"""

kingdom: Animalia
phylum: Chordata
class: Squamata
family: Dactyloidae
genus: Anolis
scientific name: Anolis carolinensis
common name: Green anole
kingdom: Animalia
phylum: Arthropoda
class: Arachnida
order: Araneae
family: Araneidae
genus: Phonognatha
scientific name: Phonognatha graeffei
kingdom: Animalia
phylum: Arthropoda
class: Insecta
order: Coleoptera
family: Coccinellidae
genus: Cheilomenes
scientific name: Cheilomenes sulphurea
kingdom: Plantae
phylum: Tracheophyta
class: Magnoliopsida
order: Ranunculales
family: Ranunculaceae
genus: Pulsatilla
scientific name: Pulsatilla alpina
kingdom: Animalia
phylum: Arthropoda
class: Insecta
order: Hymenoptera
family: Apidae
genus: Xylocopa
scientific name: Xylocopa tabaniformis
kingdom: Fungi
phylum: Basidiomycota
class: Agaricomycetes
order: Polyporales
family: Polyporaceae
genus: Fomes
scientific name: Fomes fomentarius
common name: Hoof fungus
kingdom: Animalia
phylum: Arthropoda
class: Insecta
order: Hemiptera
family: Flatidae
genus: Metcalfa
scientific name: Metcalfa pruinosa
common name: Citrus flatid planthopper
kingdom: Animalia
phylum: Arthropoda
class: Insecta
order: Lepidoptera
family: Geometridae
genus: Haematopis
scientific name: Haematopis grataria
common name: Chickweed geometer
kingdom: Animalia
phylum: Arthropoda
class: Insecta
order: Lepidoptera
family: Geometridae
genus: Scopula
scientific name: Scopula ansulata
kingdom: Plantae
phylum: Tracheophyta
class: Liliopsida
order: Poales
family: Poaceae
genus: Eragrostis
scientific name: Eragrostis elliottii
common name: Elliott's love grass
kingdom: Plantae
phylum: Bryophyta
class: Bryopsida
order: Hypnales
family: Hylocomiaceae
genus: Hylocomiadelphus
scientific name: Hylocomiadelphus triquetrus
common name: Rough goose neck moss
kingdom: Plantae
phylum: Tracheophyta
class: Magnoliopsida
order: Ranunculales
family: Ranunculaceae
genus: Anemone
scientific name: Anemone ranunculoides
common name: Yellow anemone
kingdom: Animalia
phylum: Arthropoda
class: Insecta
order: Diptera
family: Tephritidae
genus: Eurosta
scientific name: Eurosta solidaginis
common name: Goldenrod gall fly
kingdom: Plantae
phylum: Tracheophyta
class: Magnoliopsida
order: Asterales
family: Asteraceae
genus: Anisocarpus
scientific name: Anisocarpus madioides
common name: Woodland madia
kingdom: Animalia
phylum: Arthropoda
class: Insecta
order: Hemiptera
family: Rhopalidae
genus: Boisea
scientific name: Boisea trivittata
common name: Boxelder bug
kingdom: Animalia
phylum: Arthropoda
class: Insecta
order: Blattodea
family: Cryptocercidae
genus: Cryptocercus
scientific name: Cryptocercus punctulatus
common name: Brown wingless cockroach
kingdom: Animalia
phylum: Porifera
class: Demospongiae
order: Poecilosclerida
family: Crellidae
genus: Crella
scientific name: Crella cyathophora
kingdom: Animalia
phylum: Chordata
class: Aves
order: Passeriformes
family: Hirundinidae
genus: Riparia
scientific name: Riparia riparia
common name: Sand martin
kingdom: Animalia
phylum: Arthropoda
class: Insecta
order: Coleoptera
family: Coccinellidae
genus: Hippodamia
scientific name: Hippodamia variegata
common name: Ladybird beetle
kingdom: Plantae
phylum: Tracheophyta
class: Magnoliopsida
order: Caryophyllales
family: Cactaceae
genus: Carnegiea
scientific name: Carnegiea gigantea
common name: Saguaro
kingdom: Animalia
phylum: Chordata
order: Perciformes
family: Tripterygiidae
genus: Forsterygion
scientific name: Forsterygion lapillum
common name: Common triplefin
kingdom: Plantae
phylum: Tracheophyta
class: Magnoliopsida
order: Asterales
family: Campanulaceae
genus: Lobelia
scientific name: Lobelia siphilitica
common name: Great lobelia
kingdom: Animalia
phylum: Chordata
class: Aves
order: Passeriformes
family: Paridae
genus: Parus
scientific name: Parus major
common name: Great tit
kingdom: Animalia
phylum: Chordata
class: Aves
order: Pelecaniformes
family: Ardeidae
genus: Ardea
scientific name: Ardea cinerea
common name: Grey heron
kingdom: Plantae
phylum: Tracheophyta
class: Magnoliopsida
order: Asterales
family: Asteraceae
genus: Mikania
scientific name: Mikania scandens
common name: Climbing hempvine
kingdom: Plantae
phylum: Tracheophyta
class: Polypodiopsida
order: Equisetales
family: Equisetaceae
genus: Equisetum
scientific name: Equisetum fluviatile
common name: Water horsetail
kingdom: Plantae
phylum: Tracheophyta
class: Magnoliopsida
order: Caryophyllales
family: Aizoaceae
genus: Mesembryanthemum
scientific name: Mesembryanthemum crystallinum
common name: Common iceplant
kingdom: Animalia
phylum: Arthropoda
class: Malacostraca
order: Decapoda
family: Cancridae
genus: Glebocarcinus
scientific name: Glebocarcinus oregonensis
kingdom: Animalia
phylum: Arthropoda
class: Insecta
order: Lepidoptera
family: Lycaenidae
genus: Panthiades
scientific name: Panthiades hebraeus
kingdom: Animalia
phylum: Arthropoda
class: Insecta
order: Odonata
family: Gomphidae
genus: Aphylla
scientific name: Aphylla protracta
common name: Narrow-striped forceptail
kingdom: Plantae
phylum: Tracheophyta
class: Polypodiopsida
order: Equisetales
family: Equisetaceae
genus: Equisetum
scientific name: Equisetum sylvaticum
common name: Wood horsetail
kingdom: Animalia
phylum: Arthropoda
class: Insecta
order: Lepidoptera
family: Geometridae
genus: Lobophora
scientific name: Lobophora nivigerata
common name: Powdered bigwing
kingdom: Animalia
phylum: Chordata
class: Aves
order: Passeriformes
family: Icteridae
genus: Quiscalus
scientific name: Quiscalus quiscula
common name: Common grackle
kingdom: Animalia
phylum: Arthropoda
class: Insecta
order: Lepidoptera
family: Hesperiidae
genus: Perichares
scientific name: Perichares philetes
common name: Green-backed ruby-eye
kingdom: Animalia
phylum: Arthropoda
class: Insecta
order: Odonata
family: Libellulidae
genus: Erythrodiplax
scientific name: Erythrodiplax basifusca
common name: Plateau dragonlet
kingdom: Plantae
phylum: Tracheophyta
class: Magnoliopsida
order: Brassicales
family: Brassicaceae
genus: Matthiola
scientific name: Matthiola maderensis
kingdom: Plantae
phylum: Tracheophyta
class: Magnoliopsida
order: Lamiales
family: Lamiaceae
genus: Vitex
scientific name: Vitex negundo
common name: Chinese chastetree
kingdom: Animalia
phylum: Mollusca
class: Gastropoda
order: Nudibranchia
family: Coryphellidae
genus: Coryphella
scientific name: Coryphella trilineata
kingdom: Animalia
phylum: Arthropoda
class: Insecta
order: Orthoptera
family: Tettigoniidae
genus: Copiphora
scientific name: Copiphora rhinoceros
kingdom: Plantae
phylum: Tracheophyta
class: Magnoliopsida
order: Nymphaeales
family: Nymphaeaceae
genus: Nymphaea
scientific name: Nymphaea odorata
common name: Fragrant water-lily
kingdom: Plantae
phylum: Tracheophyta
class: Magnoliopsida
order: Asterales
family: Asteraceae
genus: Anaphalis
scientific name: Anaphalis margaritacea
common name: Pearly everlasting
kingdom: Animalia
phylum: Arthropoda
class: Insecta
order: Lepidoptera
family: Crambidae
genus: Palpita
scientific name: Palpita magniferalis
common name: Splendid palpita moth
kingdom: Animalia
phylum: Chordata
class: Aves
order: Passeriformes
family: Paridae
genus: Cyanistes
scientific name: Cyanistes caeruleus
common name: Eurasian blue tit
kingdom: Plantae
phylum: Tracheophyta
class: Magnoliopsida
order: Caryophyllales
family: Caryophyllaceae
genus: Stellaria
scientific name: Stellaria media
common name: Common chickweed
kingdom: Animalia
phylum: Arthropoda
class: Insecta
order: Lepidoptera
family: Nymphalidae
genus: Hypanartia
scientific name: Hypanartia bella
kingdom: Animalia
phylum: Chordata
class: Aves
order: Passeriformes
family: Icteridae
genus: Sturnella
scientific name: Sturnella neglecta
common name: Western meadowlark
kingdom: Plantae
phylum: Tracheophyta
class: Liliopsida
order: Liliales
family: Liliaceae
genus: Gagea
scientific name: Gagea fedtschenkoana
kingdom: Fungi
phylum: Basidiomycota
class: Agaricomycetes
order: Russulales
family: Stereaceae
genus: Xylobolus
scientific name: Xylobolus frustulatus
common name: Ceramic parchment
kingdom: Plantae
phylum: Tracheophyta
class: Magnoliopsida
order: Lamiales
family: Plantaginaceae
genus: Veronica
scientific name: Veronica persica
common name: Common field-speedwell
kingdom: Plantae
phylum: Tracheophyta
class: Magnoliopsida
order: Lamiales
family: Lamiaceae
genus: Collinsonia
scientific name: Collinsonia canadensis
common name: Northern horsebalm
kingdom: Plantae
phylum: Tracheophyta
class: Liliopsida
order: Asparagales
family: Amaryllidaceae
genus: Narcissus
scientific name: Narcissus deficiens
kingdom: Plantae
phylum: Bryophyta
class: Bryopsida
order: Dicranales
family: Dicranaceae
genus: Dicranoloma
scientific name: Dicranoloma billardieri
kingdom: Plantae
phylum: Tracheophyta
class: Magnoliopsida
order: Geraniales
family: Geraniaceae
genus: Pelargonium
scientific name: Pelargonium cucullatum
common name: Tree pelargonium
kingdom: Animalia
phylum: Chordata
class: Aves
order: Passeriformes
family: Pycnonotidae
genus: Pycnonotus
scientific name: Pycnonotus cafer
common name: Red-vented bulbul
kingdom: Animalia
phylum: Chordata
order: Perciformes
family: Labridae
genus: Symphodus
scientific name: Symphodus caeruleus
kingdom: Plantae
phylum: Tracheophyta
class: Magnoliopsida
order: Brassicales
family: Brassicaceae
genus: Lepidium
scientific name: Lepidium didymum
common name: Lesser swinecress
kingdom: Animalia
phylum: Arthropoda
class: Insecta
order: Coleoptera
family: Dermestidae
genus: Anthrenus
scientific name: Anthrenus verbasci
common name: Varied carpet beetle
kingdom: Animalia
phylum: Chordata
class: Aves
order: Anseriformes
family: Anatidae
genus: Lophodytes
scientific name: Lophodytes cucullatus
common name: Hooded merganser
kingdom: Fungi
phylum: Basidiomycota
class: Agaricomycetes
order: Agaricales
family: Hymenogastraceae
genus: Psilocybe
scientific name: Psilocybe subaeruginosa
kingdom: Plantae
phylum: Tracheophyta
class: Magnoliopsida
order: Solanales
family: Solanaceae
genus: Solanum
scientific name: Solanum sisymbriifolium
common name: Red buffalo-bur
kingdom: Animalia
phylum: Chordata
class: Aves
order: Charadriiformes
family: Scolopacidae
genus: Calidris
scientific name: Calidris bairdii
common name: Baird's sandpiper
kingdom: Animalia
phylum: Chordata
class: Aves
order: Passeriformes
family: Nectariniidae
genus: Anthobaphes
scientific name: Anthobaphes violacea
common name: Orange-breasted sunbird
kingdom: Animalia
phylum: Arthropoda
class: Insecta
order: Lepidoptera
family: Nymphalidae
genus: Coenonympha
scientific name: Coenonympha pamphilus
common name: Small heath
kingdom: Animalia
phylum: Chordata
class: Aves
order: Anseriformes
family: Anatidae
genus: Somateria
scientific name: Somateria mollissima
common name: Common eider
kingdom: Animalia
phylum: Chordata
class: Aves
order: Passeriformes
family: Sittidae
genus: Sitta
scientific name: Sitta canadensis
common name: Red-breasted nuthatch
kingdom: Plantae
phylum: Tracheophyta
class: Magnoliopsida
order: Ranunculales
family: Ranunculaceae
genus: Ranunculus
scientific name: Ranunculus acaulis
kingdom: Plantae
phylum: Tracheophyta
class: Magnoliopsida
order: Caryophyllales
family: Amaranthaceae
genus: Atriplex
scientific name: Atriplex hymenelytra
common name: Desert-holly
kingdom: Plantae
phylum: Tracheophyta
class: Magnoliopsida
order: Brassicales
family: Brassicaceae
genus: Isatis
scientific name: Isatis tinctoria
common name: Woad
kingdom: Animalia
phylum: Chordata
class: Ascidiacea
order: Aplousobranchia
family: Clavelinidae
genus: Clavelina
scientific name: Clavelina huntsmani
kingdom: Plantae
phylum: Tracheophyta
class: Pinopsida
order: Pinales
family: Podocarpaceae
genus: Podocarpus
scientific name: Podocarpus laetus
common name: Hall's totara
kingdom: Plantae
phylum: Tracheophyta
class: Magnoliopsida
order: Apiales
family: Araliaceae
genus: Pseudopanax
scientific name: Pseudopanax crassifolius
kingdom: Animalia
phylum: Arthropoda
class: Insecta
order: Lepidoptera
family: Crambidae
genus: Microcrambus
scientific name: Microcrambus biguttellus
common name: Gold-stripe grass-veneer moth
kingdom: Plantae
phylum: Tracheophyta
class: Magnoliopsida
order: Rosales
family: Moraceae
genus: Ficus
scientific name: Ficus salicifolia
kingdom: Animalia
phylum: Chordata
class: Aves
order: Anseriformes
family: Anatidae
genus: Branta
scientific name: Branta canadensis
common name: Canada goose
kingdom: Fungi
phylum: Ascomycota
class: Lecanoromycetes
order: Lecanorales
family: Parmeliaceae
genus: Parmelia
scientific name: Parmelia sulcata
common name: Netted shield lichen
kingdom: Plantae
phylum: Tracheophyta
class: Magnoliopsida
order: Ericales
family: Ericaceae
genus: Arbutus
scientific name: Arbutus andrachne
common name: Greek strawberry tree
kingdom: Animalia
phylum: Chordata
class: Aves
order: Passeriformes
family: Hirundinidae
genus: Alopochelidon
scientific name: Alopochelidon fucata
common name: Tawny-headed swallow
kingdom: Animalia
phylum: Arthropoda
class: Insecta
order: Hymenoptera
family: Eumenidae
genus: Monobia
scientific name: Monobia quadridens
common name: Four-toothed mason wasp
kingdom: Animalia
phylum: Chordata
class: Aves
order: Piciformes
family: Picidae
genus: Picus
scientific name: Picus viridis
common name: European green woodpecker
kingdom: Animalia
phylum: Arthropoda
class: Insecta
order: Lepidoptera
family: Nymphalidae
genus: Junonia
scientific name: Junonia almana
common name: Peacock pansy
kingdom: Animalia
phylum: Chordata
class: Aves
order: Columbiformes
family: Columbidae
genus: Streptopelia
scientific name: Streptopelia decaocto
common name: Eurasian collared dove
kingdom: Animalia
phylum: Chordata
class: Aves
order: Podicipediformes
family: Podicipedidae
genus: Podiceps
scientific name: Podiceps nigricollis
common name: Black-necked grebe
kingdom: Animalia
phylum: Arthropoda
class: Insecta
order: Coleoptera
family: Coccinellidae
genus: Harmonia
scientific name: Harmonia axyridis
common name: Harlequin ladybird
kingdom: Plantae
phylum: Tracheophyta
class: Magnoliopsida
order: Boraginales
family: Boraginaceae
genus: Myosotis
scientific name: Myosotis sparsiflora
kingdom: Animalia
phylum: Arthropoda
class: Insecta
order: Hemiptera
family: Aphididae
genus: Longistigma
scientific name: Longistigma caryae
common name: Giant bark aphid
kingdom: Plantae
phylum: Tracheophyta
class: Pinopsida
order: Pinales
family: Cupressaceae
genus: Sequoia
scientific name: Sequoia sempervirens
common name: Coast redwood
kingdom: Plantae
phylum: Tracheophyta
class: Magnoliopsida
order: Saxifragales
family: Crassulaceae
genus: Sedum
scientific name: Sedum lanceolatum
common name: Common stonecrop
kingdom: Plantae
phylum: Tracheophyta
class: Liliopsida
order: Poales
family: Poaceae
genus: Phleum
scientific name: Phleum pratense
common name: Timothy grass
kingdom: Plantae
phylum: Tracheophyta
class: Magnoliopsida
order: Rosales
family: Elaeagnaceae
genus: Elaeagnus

"""

**WHAT YOU HAVE TO DO**:
Rewrite everything from the line containing "common name: Rough goose neck moss" down to the line containing "order: Blattodea", replacing "phylum" with "division" and leaving every other part unchanged.

**RESULT OF THE TASK**:
common name: Rough goose neck moss
kingdom: Plantae
division: Tracheophyta
class: Magnoliopsida
order: Ranunculales
family: Ranunculaceae
genus: Anemone
scientific name: Anemone ranunculoides
common name: Yellow anemone
kingdom: Animalia
division: Arthropoda
class: Insecta
order: Diptera
family: Tephritidae
genus: Eurosta
scientific name: Eurosta solidaginis
common name: Goldenrod gall fly
kingdom: Plantae
division: Tracheophyta
class: Magnoliopsida
order: Asterales
family: Asteraceae
genus: Anisocarpus
scientific name: Anisocarpus madioides
common name: Woodland madia
kingdom: Animalia
division: Arthropoda
class: Insecta
order: Hemiptera
family: Rhopalidae
genus: Boisea
scientific name: Boisea trivittata
common name: Boxelder bug
kingdom: Animalia
division: Arthropoda
class: Insecta
order: Blattodea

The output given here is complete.